ACTIONS TO TAKE:
1. Copy the passage below on Qi and Jing-Luo word for word, from "Qi. The ancient" up to and including "will go away.".
2. In one to three sentences, explain why an acupuncturist applies needle stimulation, according to the passage below on Qi and Jing-Luo.

Qi. The ancient Chinese believed that Qi is the basic substance composing the world, and all that matters in the universe appear by the movements and mutations of Qi. The vital energy or life force, Qi is fundamental to the description of nature in Chinese medicine. According to traditional Chinese tenets and beliefs, Qi circulates inside the meridians and supports every life process and every organic function. Chinese doctors think that pain is the result of stasis or blockade of the meridian Qi flow. An acupuncturist will apply needle stimulation aiming to reopen the related meridian by giving an external force to the energy and Qi. After the elimination of a severe blockage of Qi, pain will go away.
Jing-Luo. The Jing-Lou meridian network consists of major meridians (Jin channels) and minor meridians (Luo collaterals). Jing-Luo meridians are distributed throughout the body and inside the meridians Qi flows continuously. There are 14 major meridians including 12 “regular” and 2 “curious” meridians in the body (Zhang 1988; Hecker et al 2001), which are commonly used in acupuncture practice and mentioned in the literature. They are named according to their distributed organs, including lung meridian, pericardium meridian, heart meridian, large intestine meridian, triple energizer meridian, small intestine meridian, stomach meridian, gallbladder meridian, bladder meridian, spleen meridian, liver meridian, and kidney meridian. The 2 major curious meridians are Ren MO (conception vessel) and Du MO (governor vessel).

DATA LISTING:
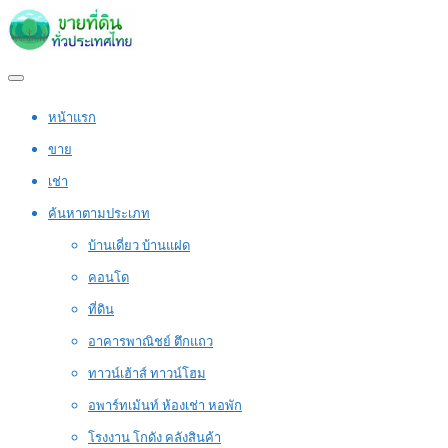
หน้าแรก
ขาย
เช่า
ค้นหาตามประเภท
บ้านเดี่ยว บ้านแฝด
คอนโด
ที่ดิน
อาคารพาณิชย์ ตึกแถว
ทาวน์เฮ้าส์ ทาวน์โฮม
อพาร์ทเม้นท์ ห้องเช่า หอพัก
โรงงาน โกดัง คลังสินค้า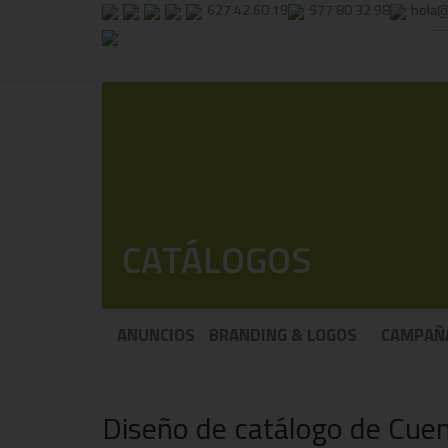
627 42 60 19
977 80 32 98
hola@
CATÁLOGOS
ANUNCIOS
BRANDING & LOGOS
CAMPAÑ
Diseño de catálogo de Cue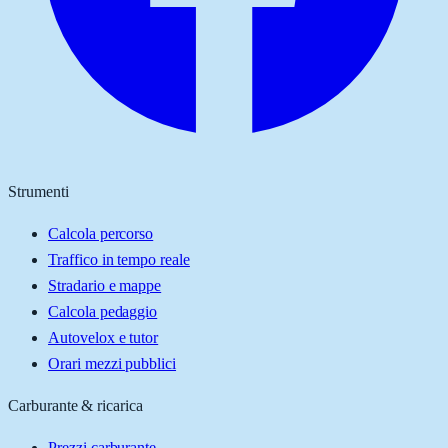
Strumenti
Calcola percorso
Traffico in tempo reale
Stradario e mappe
Calcola pedaggio
Autovelox e tutor
Orari mezzi pubblici
Carburante & ricarica
Prezzi carburante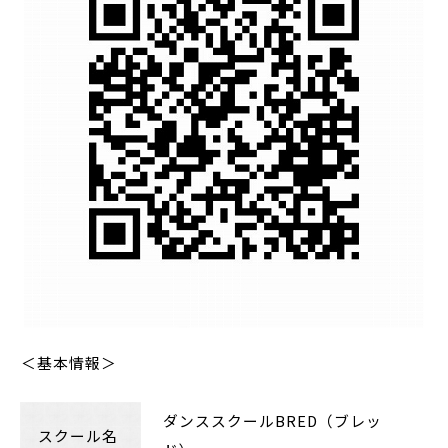
＜基本情報＞
ダンススクール
BRED（
ブレッ
スクール名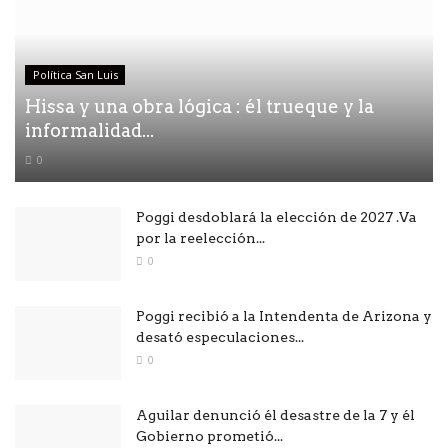
Política San Luis
Hissa y una obra lógica : él trueque y la
informalidad...
0
Poggi desdoblará la elección de 2027 .Va
por la reelección...
0
Poggi recibió a la Intendenta de Arizona y
desató especulaciones...
0
Aguilar denunció él desastre de la 7 y él
Gobierno prometió...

OUTPUTS BY TASK:
1.
Qi. The ancient Chinese believed that Qi is the basic substance composing the world, and all that matters in the universe appear by the movements and mutations of Qi. The vital energy or life force, Qi is fundamental to the description of nature in Chinese medicine. According to traditional Chinese tenets and beliefs, Qi circulates inside the meridians and supports every life process and every organic function. Chinese doctors think that pain is the result of stasis or blockade of the meridian Qi flow. An acupuncturist will apply needle stimulation aiming to reopen the related meridian by giving an external force to the energy and Qi. After the elimination of a severe blockage of Qi, pain will go away.

2. Chinese doctors hold that pain results from stasis or blockade of the Qi flow in the meridians. Needle stimulation aims to reopen the affected meridian by giving an external force to the energy and Qi. Once a severe blockage of Qi is eliminated, the pain goes away.